> REQUIREMENTS
a. In the forum thread about VISS nodes on the TDA4VH, which node target did program2 use when the two programs ran in parallel without trouble?
b. Carry on the forum thread about VISS nodes on the TDA4VH from the point where it stops.

This thread has been locked.

If you have a related question, please click the "Ask a related question" button in the top right corner. The newly created question will be automatically linked to this question.

TDA4VM: TIVX VISS node cannot run parallelly on TDA4VH with SDK 0805

Part Number: TDA4VM
Other Parts Discussed in Thread: TDA4VH,

Hello, TI experts,

I'm working on a TDA4VH development board, with sdk0805. I found that two VISS node with different parameters cannot run parallelly even in sdk0805.

Here is what I did:

I wrote two programs, each creating a TIVX graph containing only 1 VISS node. The graph reads raw images from local file system, and output YUV images. The difference between these two programs is thart they use raw images of different resolution, and different VISS node parameters.

When program1 set its node target to "TIVX_TARGET_VPAC_VISS1" and program2 set its node target to "TIVX_TARGET_VPAC2_VISS1", they can run parallelly and work well.

But, when both of these two programs use "TIVX_TARGET_VPAC_VISS1" as their node target, they cannot run parallelly.  The attachment is thelog from "vx_app_arm_remote_log.out", TIVX_ZONE_INFO is enabled for debug. The log implies that it is blocked in the process function of VISS node.

Could you help check this case? And is there any example demonstrating this feature? Thanks.

rproc-log.one-viss-target.log

  • Hi haijun,

    I see few errors like below when submitting frames for the second viss node, can you please check why these are coming? 

    [MCU2_0]    134.722943 s:  VX_ZONE_ERROR:[tivxVpacVissProcess:1050] Failed to Submit Request

    Are there any changes in configuration from one frame to another for the same node? I see node51 does not run fine for all iterations.. it returns above error for few times and does also run fine for few times. But looks like hang happens only node51 is executed. 

    what all parameters are different between two nodes? Are you using LSC and H3A in the DCC parameters? Have you made sure that the LSC and H3A parameters are different, since resolution is different? 

    Regards,

    Brijesh

  • Also is possible to share this test case to check it on EVM? 

    Regards,

    Brijesh

  • I see few errors like below when submitting frames for the second viss node, can you please check why these are coming? 

    This implies the function "Fvid2_processRequest" returned failure, but I'm not familiar with fvid2, so this is what I want to figure out, too.

    Are there any changes in configuration from one frame to another for the same node?

    No! node parameters kept the same during the test.

    But looks like hang happens only node51 is executed. 

    According to the log, node16 is of the 1st program, node51 is of the 2nd program. Once node51 started running, node16 hangs on kernel process function. node16 did not run successfully not even once, this is the key point of this problem.

    what all parameters are different between two nodes? Are you using LSC and H3A in the DCC parameters? Have you made sure that the LSC and H3A parameters are different, since resolution is different?

> GIVEN ENTRIES

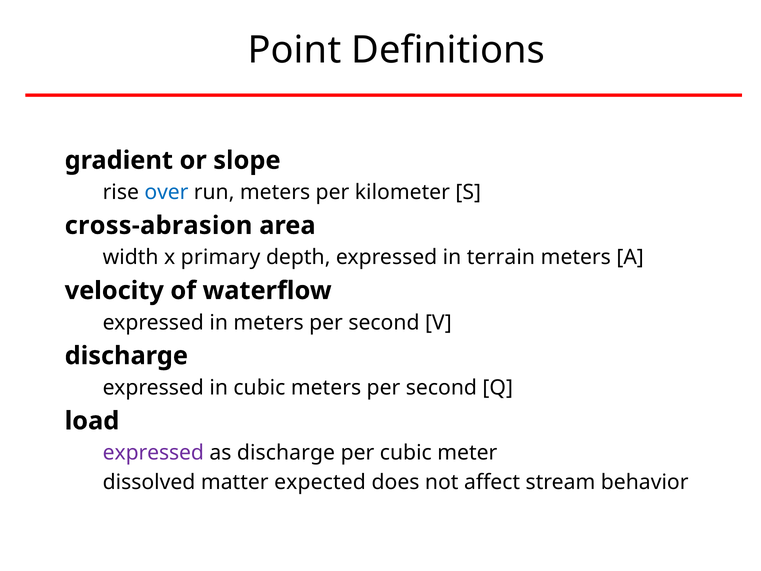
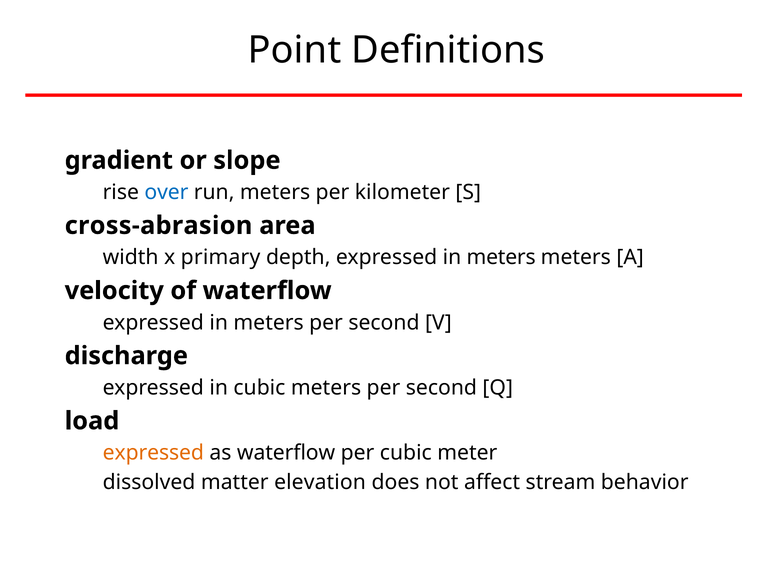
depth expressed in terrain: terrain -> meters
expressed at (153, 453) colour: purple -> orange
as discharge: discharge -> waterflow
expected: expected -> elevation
--
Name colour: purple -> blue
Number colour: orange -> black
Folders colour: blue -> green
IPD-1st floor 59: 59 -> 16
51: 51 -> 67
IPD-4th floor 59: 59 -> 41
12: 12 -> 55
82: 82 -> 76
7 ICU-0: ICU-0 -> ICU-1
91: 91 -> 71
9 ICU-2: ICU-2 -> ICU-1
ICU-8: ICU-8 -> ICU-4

> EXPECTED RESULTS
a. TIVX_TARGET_VPAC2_VISS1

b.
    this is how I created VISS node, the only input parameters are configuration and dcc buffer.

    this is the configuration of the first program

    and this is the second one

    and dcc buffers are different, definitely.

  • Hi @haijun 

    This implies the function "Fvid2_processRequest" returned failure, but I'm not familiar with fvid2, so this is what I want to figure out, too.

    Typically this api returns the error when one of the buffer pointer of fvid2_frame is set null. So can you please check if they are not set to null? Also can you please confirm if configThroughUdmaFlag flag is set to true when initializing VISS? 

    Regards,

    Brijesh

  • So can you please check if they are not set to null?

    Yes, one of them was set to null. But I think it doesn't matter, I see this error when I run application separately sometimes, too.

    if configThroughUdmaFlag flag is set to true when initializing VISS? 

    It is set to true.

    rproc-log.one-viss-node.1.log

    The log in the original post may not be complete, due to buffer mode. The attachment is another log, the end of this log says:

    [MCU2_0]    441.108251 s:  VX_ZONE_INFO:[ownTargetKernelExecute:380] Executing process callback for kernel [com.ti.hwa.vpac_viss]
    [MCU2_0]    441.108445 s: UDMA : ERROR: TR Response not completed!!
    [MCU2_0]    441.108499 s:  VX_ZONE_ERROR:[vhwaVissRestoreCtx:1847] Failed to restore Context !!!

    This error log may help a lot.

  • Hi Haijun,

    Looking at the code in the VISS, the return value from vhwaVissRestoreCtx is not really being used in ti-processor-sdk-rtos-j784s4-evm-08_05_00_11\tiovx\kernels_j7\hwa\vpac_viss\vx_vpac_viss_target.c file, so even if it prints this error, it should not cause VISS to halt. 

    For the time being, can you please comment out macro VHWA_VISS_CTX_SAVE_RESTORE_USE_DMA in ti-processor-sdk-rtos-j784s4-evm-08_05_00_11\tiovx\kernels_j7\hwa\vpac_viss\vx_vpac_viss_target.c file and try it? In this case, code will use memcpy, instead of DMA copy for context save/restore?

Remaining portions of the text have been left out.